Home Video Hovel: Shakedown, by David Bax
James Glickenhaus’ Shakedown is really two movies. Neither of them is especially good but one of them is, at least, a great deal of fun. Glickenhaus’ inability to maintain a consistent tone shouldn’t really be surprising, though, once you realize this is a movie that can’t even keep its characters’ names straight. The cop whose death kicks off the plot is mostly known as Patrick O’Leary except when, on at least two occasions, he is suddenly referred to as Dan O’Leary. Maybe Dan is Patrick’s alternate reality counterpart and his backwards dimension is crossing over with ours, turning up into down and left into right, as well as apparently turning the Red Hot Chili Peppers into rap music and Jimi Hendrix into heavy metal (baffling assertions that are both made by characters here).

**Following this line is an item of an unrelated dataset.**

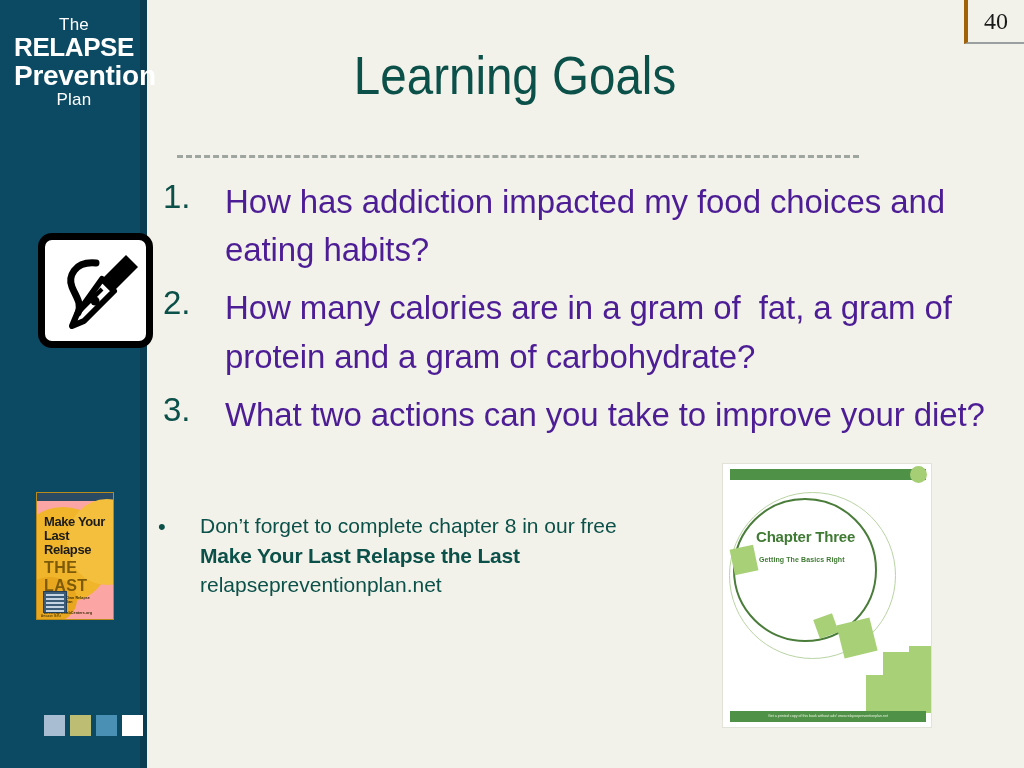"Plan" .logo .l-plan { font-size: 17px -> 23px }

Or maybe this is all just par for the course in a movie where Sam Elliott plays a seemingly superhuman action hero who dangles off overpasses, blows up motorcycles and jumps onto moving airplanes.

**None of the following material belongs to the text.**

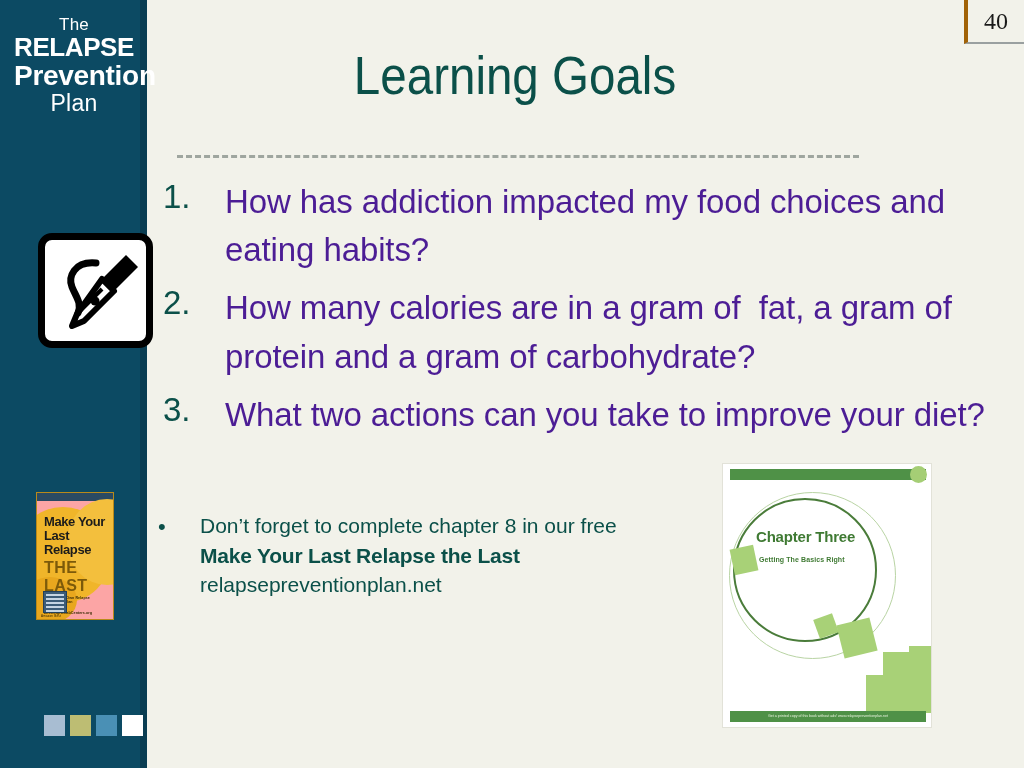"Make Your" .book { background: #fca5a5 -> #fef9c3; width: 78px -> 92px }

When Patrick/Dan O’Leary (Jude Ciccolella), an off-duty police officer, is gunned down in Central Park by a drug dealer (Richard Brooks), public defender Roland Dalton (Peter Weller) is assigned to defend the killer. With the help of loner, iconoclast detective Richie Marks (Elliott), apparently the one honest man in the NYPD, Dalton comes to find that the shooting was in self-defense and that O’Leary belonged to a corrupt ring of cops who are robbing dealers and selling the goods themselves. Now it’s up to Dalton and Marks to take down the whole cabal. Pretty much everything that happens next is incredibly far-fetched but Glickenhaus goes at least a short way toward grounding events by shooting on location. Shakedown is, if nothing else, a tactile time capsule of late 1980s Manhattan, complete with multiple loving shots of the World Trade Center.

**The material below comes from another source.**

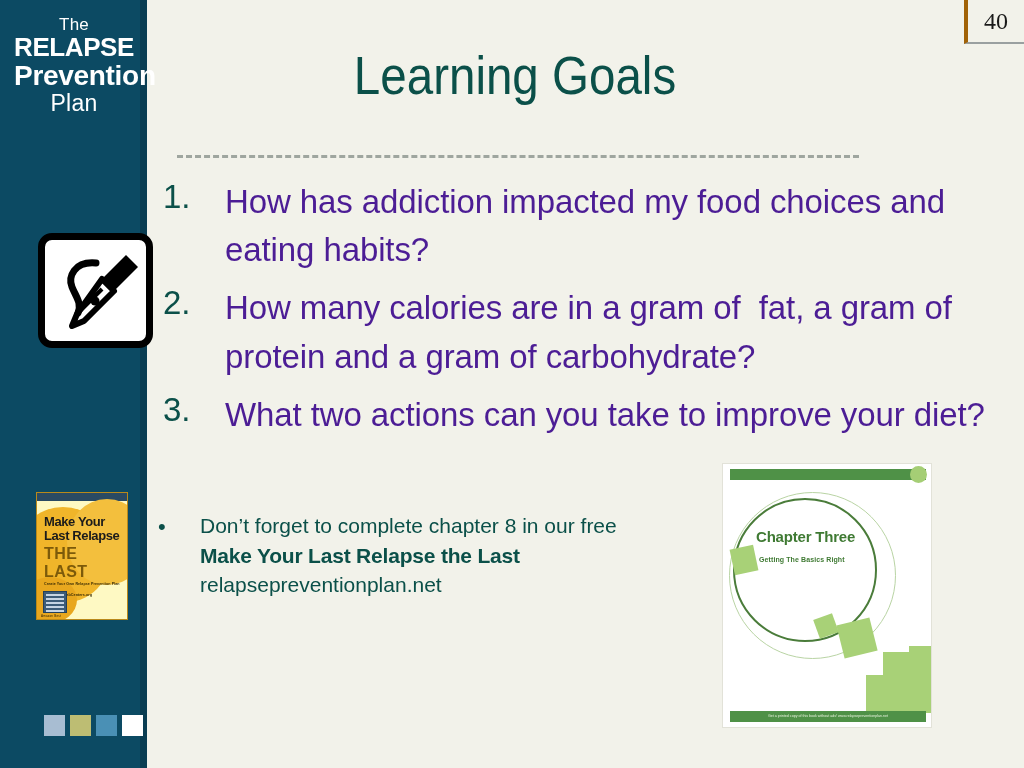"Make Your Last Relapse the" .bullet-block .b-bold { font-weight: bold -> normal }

Of course, that also means the movie is guilty of a particular, late 80s brand of cinematic racism. There is hardly a black character in the whole movie who isn’t either a drug addict or a drug dealer. The other main reason black men exist in the movie’s world is so that white criminals can by threatened with being raped by them should they be sent to prison. That specific thing happens two different times.
At least you rarely have to be offended for too long before getting distracted by one of the over-the-top action sequences that keep breaking out in the middle of this otherwise gritty (but no less ludicrous) crime drama. Sometimes Glickenhaus (who also wrote the screenplay) seems to be intentionally having a laugh over the juxtaposition, like when Dalton goes directly from a smash-em-up car chase to a court proceeding like he has one of those Last Action Hero tickets and he’s jumping from movie to movie. Shakedown may be two different films but at least one of them has Elliott swinging from a lamppost with a massive pistol in his hand.
Shout’s transfer is impeccable. Whatever they used as a source was spectacularly well-preserved as this often looks like a freshly struck print. The audio is in stereo.
The all-new special features include lots participation from Glickenhaus. He filmed an introduction, recorded a commentary and sat for an interview. There’s even an entire featurette devoted to the time he saved Miles Davis from a car wreck.